Владимир МаяковскийПроходили ночи без отдыха — давящие, потные, изнуряющие, словно подневольная работа. Серо-красное зарево колеблющимся куполом стояло над ночным Маэном, затуманивая звёзды, а луна в этой призрачной пелене обретала ядовитый химически-жёлтый оттенок.
Город лежал как коралловый риф, обсохший в отлив, — пористая плоская громада с лужицами озёр и ручейками каналов. Фосфоресцирующими червями скользили по трещинам улиц цепочки машин. Уходили по эстакадам в депо поезда надземки — белые змеи с огненными глазами. Люди маялись и извивались в порах квартир — тягостная безысходная истома, влажная нагота, полусон-полуявь в объятиях удушливых кошмаров.
Нагретые за день мостовые и стены отдавали воздуху скопившееся в них тепло. Некуда бежать, негде укрыться от всепроникающего жара.
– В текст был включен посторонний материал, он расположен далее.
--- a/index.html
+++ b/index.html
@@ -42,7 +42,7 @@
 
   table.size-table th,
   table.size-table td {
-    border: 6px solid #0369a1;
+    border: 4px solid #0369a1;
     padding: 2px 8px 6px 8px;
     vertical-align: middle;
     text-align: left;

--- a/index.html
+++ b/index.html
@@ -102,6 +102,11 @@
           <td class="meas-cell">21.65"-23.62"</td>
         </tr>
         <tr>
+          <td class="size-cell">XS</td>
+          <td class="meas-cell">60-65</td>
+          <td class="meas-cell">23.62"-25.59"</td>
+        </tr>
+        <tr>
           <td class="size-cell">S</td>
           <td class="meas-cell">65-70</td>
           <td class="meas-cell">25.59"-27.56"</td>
Даже вода, остывая, усиливала гнетущее действие ночи.
«Теплоёмкость воды в 10 раз больше, чем железа». — Нагнув пониже колпак лампы, Энгеран читал блокнот Лассы, постепенно теряя понятие о том, где он и зачем сидит над этими записками. Рядом светился наладонник.
Муха спала голышом, блестящая от испарины, бессильная и трогательная; постанывая во сне, она переворачивалась то на живот, то на спину.
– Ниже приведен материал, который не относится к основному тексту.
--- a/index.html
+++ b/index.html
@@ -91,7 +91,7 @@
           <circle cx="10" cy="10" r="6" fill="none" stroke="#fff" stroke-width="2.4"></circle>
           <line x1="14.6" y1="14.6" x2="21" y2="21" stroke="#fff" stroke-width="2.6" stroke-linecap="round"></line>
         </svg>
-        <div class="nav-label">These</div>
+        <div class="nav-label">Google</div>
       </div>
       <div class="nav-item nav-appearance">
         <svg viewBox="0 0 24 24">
«Океан покрывает 71 % поверхности Земли. Это пустыня, там никого нет. Судов много только в портах, а в океане они как пылинки и ходят по изученным маршрутам. Давно никто не блуждает в поисках. Есть районы шириной в тысячи миль, где судно проплывает едва ли раз в десять лет. Считается, что спутники всё видят с орбиты, поэтому искать нечего».
Который час? Оглядевшись, Энгеран осознал, что утратил чувство времени. Половина второго? Или третьего?.. Серое свечение в окнах не менялось, время без солнца замерло. Оно оживёт утром, когда машины зашумят по набережной, а красный столбик термометра поползёт вверх.
Открыл окно. Сейчас можно. Колёса перестали вздымать пыль, а выхлопную гарь унёс ленивый бриз. В тёмные комнаты проник мягкий шелест волн. Вода шлёпала по береговому граниту как живая, будто хотела по нему взобраться, растечься амёбой, затопить город.
«Шельф, или материковая отмель, занимает 25 % дна океана. Это больше половины всей суши. Глубина до 200 метров, дальше идёт континентальный склон».
Безумие двинулось в путь. Оно путешествует ночью, как тени могильника. Когда пациенты в Бордене спят, бред покидает их и просачивается наружу. Галлюцинации собираются на станции электрички — смутная толпа неясных образов, патлатых и горбатых, с шёпотом и хихиканьем, — и белый поезд открывает перед ними двери. Они едут вербовать новеньких в свою компанию. Станция за станцией — и вот прозрачная Ласса неслышно идёт к дому Мухи, чтобы слиться с воспалённым разумом репортёра, одержимого бессонницей.
«Первый метровый слой воды поглощает 60 % солнечных лучей. На глубине 100 м темно, как у арапа в желудке, здесь виден лишь 1 % света. На 1000 м свет улавливает только специальный фотоэлемент. Дальше лежит полная тьма. Там ад. Холод, мрак и голоса. Давление растёт, на 5 км оно составляет 500 атмосфер и плющит доску до толщины фанеры».